Stored dataset items
============
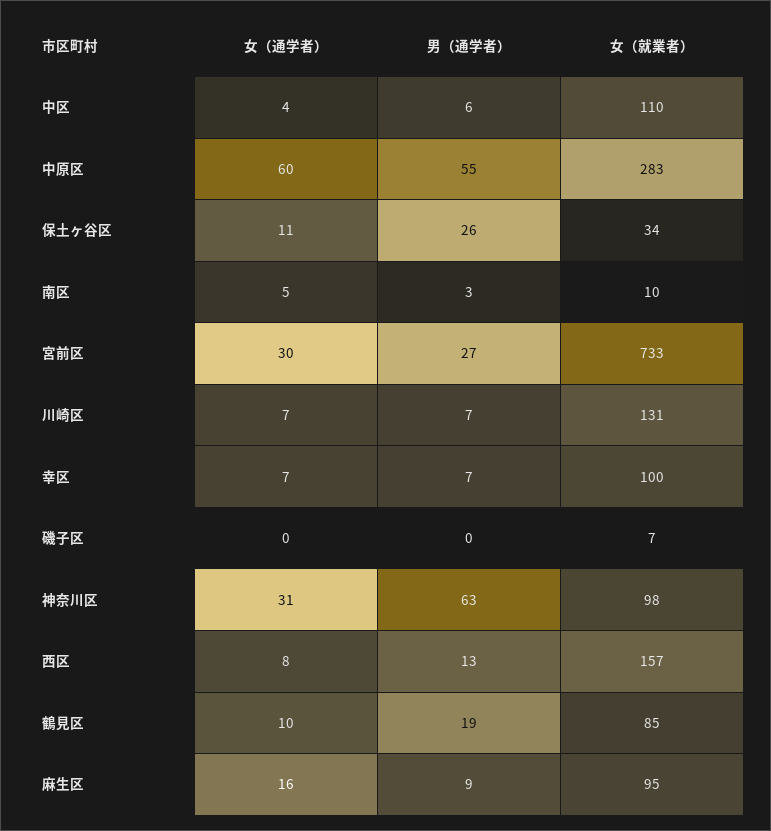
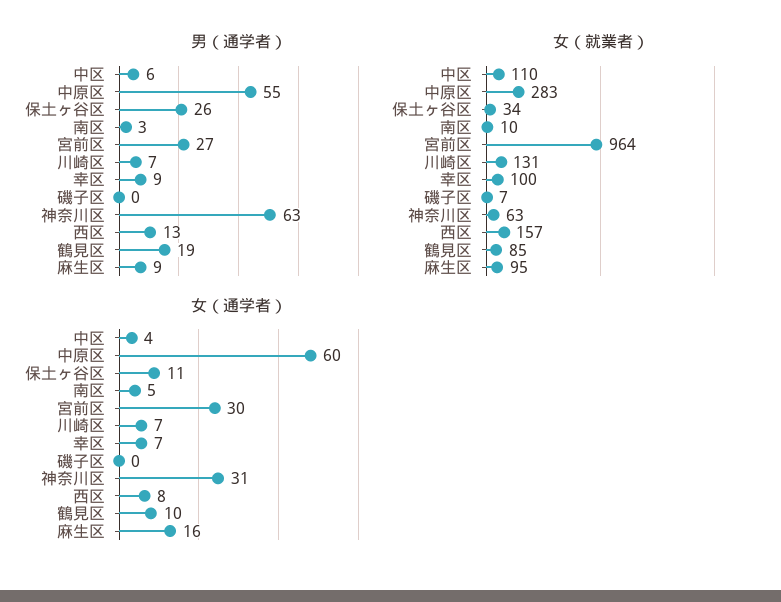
  {
    "女（通学者）": {
      "中区": 4,
      "中原区": 60,
      "保土ヶ谷区": 11,
      "南区": 5,
      "宮前区": 30,
      "川崎区": 7,
      "幸区": 7,
      "磯子区": 0,
      "神奈川区": 31,
      "西区": 8,
      "鶴見区": 10,
      "麻生区": 16
    },
    "男（通学者）": {
      "中区": 6,
      "中原区": 55,
      "保土ヶ谷区": 26,
      "南区": 3,
      "宮前区": 27,
      "川崎区": 7,
-     "幸区": 7,
+     "幸区": 9,
      "磯子区": 0,
      "神奈川区": 63,
      "西区": 13,
      "鶴見区": 19,
      "麻生区": 9
    },
    "女（就業者）": {
      "中区": 110,
      "中原区": 283,
      "保土ヶ谷区": 34,
      "南区": 10,
-     "宮前区": 733,
+     "宮前区": 964,
      "川崎区": 131,
      "幸区": 100,
      "磯子区": 7,
-     "神奈川区": 98,
+     "神奈川区": 63,
      "西区": 157,
      "鶴見区": 85,
      "麻生区": 95
    }
  }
============
• PROBLEM TO WORK ON: Each record above goes into the copy unchanged; the pictures do not.

• TASK OUTPUT:
  {
    "女（通学者）": {
      "中区": 4,
      "中原区": 60,
      "保土ヶ谷区": 11,
      "南区": 5,
      "宮前区": 30,
      "川崎区": 7,
      "幸区": 7,
      "磯子区": 0,
      "神奈川区": 31,
      "西区": 8,
      "鶴見区": 10,
      "麻生区": 16
    },
    "男（通学者）": {
      "中区": 6,
      "中原区": 55,
      "保土ヶ谷区": 26,
      "南区": 3,
      "宮前区": 27,
      "川崎区": 7,
-     "幸区": 7,
+     "幸区": 9,
      "磯子区": 0,
      "神奈川区": 63,
      "西区": 13,
      "鶴見区": 19,
      "麻生区": 9
    },
    "女（就業者）": {
      "中区": 110,
      "中原区": 283,
      "保土ヶ谷区": 34,
      "南区": 10,
-     "宮前区": 733,
+     "宮前区": 964,
      "川崎区": 131,
      "幸区": 100,
      "磯子区": 7,
-     "神奈川区": 98,
+     "神奈川区": 63,
      "西区": 157,
      "鶴見区": 85,
      "麻生区": 95
    }
  }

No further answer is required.